This cross-sectional study aimed to investigate flare-ups in 72 patients with SLE who received the Sinopharm inactivated BIBP COVID-19 vaccine. Patients were followed for 3 months after the final vaccine dose. Among the participants, 14 patients (19.44%) experienced a recurrence of lupus symptoms following vaccination, with arthritis and skin rash being the most common manifestations. There was a significantly higher recurrence rate after the second vaccine dose compared to the first dose. However, the severity of symptom recurrence did not differ between patients experiencing relapse after the first or second vaccine dose. Hospitalization was not required for most of the patients, and adjustments in prednisolone dosage effectively controlled their symptoms in most cases. In 2 patients, the treatment regimen was changed, and the steroid dose was increased. One of them was admitted to the hospital for 5 days, and the other one was managed on an outpatient basis.
A previous meta-analysis of SARS-CoV-2 vaccination in rheumatic diseases (RDs) revealed an overall 7% post-vaccination flare rate (
10). Among different RDs, SLE exhibited flare rates ranging from 0 to 27% (
11,
12). In another systematic review of 13 studies involving 2,989 patients, 165 (5.5%) SLE patients experienced lupus flares after the COVID-19 vaccination (
4). Our study aligns with the current literature, showing an incidence of 19.44% experiencing a recurrence of lupus symptoms following the COVID-19 vaccination. The variation in flare-up rates could be attributed to differences in the flare-up definitions used in various studies. For instance, Barbhaiya et al. relied on patient self-reports, while Tang et al. defined flares based on specific criteria involving medication dosage changes or new treatments in the presence of worsening symptoms or new organ involvements (
13,
14). Additionally, variations in vaccine types and patients' baseline characteristics, as well as disease severity, might contribute to the observed differences in the flare-up prevalence.
Flares following COVID-19 vaccination in SLE patients were most frequently associated with musculoskeletal, dermatological, hematological, and renal symptoms. Additionally, various other uncommon manifestations were reported, such as lupus pneumonitis, leukopenia, myopericarditis, Raynaud's syndrome, and nasal ulcers (
4,
10,
15). These flares typically presented quickly within the first week after vaccination, with an average time interval of 2.3 days, according to the study by Zavala-Flores et al. (
11). In addition, most of the post-vaccination flares were mild or moderate, while only a small percentage of RD patients experienced severe flares according to another study (
16). In our study, all flares were mild to moderate, except for 1 case that resulted in a vasculitis flare in a young woman, leading to hospitalization for 5 days.

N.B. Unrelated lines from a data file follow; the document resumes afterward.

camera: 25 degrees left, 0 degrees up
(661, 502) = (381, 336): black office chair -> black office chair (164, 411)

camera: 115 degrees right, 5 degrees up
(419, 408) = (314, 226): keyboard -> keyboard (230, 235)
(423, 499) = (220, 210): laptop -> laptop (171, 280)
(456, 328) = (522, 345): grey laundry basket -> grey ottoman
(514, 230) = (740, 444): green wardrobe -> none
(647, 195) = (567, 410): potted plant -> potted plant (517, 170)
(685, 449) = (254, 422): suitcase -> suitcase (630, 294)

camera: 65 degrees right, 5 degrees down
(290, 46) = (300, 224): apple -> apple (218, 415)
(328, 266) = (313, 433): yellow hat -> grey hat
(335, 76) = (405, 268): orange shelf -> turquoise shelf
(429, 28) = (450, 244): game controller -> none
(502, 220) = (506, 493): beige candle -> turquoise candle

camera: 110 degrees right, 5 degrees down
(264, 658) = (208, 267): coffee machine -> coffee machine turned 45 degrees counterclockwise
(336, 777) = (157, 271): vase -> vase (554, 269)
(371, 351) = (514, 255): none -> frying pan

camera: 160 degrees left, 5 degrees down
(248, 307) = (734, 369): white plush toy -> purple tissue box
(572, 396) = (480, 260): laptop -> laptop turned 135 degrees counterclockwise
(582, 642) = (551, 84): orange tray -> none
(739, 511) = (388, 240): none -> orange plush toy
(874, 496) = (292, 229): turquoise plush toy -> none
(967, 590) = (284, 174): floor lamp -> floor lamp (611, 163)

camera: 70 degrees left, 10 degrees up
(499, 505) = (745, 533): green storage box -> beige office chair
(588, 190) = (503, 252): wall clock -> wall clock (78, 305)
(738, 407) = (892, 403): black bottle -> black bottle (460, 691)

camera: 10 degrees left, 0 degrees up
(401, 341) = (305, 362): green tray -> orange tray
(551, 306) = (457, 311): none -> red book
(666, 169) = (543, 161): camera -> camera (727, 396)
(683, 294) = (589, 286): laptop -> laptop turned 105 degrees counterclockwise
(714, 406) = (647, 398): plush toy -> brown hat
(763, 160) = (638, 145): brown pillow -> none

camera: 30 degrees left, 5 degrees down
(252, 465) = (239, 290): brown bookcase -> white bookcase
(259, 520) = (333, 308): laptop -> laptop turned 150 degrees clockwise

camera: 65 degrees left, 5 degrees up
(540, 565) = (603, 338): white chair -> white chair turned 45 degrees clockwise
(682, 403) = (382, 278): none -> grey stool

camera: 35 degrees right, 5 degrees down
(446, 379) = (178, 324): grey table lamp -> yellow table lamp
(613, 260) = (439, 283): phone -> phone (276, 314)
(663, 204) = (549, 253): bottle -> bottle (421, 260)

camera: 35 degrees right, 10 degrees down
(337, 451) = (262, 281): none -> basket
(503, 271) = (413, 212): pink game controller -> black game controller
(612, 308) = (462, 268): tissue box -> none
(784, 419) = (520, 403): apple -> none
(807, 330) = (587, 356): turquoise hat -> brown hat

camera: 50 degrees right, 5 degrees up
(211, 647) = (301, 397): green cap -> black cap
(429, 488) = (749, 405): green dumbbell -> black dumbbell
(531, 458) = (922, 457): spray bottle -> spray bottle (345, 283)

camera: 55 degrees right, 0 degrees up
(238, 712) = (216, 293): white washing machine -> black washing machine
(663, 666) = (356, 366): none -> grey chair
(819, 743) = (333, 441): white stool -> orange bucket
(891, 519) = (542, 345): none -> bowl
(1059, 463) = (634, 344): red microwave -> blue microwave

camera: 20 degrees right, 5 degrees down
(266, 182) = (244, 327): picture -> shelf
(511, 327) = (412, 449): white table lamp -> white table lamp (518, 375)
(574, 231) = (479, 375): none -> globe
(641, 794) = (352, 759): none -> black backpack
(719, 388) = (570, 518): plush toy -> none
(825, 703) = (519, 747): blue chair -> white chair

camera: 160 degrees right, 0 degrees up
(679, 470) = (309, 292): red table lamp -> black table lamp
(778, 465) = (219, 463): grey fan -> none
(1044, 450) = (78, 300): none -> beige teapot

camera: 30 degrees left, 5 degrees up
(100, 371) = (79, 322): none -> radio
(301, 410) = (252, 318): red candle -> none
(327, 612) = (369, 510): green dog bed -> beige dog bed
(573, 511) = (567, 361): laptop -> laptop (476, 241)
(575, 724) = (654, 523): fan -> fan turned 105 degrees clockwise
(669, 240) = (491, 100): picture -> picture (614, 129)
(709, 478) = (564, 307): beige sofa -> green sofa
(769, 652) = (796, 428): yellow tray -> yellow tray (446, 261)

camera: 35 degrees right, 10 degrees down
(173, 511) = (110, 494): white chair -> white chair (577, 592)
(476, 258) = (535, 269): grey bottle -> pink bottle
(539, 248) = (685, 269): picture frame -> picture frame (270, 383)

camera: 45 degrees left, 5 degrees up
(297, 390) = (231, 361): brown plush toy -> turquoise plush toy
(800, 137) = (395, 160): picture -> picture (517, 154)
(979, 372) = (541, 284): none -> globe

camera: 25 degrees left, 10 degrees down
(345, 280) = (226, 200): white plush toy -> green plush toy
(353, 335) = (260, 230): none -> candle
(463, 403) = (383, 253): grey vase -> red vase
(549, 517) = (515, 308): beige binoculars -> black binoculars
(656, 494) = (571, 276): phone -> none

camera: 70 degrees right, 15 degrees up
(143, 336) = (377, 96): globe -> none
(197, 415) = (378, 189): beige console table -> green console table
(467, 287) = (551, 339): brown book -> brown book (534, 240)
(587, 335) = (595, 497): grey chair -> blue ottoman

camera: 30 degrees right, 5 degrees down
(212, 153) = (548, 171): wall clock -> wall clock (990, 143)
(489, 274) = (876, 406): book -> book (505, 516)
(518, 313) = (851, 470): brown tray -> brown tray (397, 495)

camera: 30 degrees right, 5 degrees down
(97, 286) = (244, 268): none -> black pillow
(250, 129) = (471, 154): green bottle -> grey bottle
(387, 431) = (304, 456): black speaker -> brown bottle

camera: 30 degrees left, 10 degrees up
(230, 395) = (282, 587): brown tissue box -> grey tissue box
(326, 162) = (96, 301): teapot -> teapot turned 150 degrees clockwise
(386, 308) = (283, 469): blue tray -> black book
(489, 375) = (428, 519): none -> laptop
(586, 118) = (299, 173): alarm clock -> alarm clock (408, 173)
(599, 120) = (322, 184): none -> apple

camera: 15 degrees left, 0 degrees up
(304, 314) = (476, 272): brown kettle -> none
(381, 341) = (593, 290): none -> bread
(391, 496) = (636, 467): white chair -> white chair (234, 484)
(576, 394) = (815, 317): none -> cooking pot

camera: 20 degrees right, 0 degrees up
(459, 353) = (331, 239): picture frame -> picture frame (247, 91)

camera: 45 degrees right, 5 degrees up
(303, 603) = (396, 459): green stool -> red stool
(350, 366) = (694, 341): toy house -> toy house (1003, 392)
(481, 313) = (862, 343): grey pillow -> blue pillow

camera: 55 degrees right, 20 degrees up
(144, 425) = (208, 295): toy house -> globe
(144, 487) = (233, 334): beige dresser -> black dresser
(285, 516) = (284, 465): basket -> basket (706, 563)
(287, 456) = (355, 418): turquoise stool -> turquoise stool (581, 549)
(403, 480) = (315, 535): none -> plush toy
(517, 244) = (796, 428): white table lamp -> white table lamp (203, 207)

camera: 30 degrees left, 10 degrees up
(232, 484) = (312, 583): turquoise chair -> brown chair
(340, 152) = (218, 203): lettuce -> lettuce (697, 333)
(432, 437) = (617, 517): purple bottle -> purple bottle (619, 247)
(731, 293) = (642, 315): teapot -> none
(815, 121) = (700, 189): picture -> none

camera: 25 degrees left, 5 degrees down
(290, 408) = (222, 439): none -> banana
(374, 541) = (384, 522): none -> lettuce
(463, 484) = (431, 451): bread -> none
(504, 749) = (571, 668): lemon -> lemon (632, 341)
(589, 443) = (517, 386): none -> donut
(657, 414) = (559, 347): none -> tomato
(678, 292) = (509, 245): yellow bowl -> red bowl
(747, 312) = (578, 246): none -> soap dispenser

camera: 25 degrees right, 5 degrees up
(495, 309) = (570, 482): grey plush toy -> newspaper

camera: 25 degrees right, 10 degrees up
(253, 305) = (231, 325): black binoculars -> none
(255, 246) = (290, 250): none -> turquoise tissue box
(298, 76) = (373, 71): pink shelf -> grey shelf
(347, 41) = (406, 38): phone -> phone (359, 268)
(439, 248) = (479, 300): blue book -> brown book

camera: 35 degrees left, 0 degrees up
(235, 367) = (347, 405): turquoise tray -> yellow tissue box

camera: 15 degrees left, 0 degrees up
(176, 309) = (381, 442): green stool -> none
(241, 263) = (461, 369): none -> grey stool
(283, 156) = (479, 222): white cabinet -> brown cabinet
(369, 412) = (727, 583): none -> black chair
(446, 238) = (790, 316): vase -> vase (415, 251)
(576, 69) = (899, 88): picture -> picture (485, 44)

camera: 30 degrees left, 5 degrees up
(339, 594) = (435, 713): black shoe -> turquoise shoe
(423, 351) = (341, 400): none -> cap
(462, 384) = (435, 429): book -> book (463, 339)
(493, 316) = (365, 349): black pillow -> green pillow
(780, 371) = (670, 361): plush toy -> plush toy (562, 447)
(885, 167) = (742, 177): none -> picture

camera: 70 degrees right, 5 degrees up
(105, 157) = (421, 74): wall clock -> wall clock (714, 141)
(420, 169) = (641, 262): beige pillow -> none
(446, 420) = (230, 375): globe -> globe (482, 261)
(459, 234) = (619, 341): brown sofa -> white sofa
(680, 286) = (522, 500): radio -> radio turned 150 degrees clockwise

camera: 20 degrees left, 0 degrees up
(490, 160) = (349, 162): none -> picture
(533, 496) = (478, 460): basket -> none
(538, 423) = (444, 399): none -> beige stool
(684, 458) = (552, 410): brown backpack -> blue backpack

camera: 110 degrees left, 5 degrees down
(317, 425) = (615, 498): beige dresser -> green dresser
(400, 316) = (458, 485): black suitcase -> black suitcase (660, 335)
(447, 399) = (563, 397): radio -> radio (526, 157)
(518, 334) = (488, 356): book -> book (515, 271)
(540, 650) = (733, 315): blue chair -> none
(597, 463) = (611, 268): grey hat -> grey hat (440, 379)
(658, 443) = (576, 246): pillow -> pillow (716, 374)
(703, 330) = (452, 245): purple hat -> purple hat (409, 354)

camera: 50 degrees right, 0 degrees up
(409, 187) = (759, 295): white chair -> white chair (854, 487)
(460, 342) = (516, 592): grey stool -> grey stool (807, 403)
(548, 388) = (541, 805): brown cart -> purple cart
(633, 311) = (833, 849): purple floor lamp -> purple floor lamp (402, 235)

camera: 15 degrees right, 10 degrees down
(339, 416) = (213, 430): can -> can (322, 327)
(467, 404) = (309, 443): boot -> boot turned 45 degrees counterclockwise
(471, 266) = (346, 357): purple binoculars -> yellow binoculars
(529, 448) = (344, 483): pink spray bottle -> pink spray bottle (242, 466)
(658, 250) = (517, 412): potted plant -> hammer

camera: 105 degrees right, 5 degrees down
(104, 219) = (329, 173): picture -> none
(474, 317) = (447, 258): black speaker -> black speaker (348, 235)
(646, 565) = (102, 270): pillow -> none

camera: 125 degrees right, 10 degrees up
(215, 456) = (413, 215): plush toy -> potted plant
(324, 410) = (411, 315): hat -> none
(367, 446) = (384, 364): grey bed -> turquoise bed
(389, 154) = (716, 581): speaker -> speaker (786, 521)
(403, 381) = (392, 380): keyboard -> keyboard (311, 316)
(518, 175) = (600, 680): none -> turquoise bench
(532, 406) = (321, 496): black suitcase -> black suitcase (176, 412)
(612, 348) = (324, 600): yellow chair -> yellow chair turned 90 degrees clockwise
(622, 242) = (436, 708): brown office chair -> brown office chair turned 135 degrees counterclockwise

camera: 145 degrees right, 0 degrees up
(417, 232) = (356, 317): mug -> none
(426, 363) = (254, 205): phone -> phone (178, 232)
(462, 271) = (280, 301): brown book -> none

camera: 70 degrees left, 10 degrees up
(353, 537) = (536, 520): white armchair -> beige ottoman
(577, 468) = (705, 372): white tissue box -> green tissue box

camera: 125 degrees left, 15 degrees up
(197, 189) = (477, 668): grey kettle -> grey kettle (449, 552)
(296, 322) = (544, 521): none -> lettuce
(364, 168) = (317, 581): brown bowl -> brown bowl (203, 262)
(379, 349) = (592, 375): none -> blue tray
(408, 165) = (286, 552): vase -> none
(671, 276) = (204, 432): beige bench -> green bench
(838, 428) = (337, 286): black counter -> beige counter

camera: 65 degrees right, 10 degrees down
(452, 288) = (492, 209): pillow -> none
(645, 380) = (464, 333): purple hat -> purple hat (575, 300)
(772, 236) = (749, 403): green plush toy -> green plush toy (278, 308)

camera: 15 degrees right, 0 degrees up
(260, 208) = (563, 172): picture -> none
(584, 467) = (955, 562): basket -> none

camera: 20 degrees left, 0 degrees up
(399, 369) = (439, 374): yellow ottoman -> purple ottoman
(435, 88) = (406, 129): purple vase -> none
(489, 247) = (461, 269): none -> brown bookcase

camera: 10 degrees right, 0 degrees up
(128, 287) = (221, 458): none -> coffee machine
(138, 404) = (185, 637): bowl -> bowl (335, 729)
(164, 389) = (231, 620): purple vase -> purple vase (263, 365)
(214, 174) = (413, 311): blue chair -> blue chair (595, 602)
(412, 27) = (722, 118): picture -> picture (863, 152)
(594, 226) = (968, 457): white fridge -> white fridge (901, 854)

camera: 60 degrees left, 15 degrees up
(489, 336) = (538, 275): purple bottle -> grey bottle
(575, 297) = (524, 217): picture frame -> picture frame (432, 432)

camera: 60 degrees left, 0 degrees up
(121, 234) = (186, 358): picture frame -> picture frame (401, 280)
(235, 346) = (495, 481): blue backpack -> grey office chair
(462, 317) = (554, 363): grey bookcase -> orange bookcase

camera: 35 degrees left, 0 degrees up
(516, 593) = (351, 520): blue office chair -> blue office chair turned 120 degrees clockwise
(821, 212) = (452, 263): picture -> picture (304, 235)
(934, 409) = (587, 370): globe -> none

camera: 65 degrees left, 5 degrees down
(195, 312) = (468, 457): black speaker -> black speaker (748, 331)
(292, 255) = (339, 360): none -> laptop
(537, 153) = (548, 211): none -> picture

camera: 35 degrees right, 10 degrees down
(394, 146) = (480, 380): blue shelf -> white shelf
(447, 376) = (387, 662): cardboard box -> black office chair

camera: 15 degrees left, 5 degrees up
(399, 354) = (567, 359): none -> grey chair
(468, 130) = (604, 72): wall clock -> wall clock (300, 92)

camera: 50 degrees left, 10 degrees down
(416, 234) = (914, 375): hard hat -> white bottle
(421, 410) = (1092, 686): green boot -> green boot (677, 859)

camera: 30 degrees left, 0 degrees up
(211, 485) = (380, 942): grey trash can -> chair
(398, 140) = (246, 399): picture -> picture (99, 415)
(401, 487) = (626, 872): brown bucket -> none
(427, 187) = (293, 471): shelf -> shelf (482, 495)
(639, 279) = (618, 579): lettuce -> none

The management of SLE often relies on immunosuppressive agents for disease control. While studies generally show no increased flare-up risk post-vaccination with these agents (
2,
17,
18), Zavala-Flores et al. identified azathioprine, and Gerosa et al. suggested belimumab as potential risk factors (
11,
15).
Regarding the assessment of risk factors for post-vaccination flare-ups, multiple studies have consistently reported that flares were not associated with age, SLE initial manifestations, or the use of corticosteroids, methotrexate, or CellCept. However, flares were found to be more likely in SLE patients with a pre-vaccination high disease activity score (disease severity) (
11,
15). Our study aligns with these findings, as we did not observe any significant differences in flare-ups between patients with the aforementioned risk factors.
Patients with RDs are recommended to get protocolized 2-dose vaccination schedules due to poor immune responses after the first dose (
19). Previous studies consistently showed a higher risk of flare after the second dose compared to the first dose in these patients (
20,
21). Specifically, in the study by Zavala-Flores et al. focusing on SLE patients, similar results were observed with a higher incidence of flare after the second dose. Our study also aligns with these findings. The possible explanation is that the second COVID-19 vaccine dose might cause a stronger immune response, which could increase inflammation and disease activity in SLE patients.
Our study has several limitations. Firstly, the small sample size limited multivariate analyses of factors associated with post-vaccination flares. Secondly, recall bias may have affected the results as it was a post-vaccination survey. Besides, the focus on SLE patients in remission or with low disease activity, even though it aligns with current expert recommendations for COVID-19 vaccination in patients with SLE, limits the generalizability of our findings. Finally, the predominantly female sample might influence results and restrict generalization to male SLE patients.
5.1. Conclusions
The Sinopharm BIBP COVID-19 vaccine was associated with a low incidence of flare-ups in SLE patients in remission, with most being mild and not requiring hospitalization, except for 1 patient who was hospitalized and received rituximab due to vasculitis flare. These findings highlight vaccine safety and underscore the importance of close monitoring, especially after the second dose.